Copy out the lines below, swapping every "common name" for "vernacular name" and leaving the rest untouched.

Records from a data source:

____

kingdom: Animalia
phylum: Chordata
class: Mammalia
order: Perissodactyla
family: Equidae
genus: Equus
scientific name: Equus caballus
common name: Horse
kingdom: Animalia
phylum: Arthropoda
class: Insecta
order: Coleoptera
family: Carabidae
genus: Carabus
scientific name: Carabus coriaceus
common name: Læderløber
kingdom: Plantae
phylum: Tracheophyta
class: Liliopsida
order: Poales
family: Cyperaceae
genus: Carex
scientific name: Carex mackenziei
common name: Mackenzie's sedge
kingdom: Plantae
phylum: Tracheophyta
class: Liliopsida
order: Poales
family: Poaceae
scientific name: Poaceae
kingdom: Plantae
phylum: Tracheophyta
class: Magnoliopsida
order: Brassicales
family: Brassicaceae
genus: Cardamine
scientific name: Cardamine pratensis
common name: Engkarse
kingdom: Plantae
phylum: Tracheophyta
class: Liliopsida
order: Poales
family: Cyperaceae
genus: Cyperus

____

# Answer
kingdom: Animalia
phylum: Chordata
class: Mammalia
order: Perissodactyla
family: Equidae
genus: Equus
scientific name: Equus caballus
vernacular name: Horse
kingdom: Animalia
phylum: Arthropoda
class: Insecta
order: Coleoptera
family: Carabidae
genus: Carabus
scientific name: Carabus coriaceus
vernacular name: Læderløber
kingdom: Plantae
phylum: Tracheophyta
class: Liliopsida
order: Poales
family: Cyperaceae
genus: Carex
scientific name: Carex mackenziei
vernacular name: Mackenzie's sedge
kingdom: Plantae
phylum: Tracheophyta
class: Liliopsida
order: Poales
family: Poaceae
scientific name: Poaceae
kingdom: Plantae
phylum: Tracheophyta
class: Magnoliopsida
order: Brassicales
family: Brassicaceae
genus: Cardamine
scientific name: Cardamine pratensis
vernacular name: Engkarse
kingdom: Plantae
phylum: Tracheophyta
class: Liliopsida
order: Poales
family: Cyperaceae
genus: Cyperus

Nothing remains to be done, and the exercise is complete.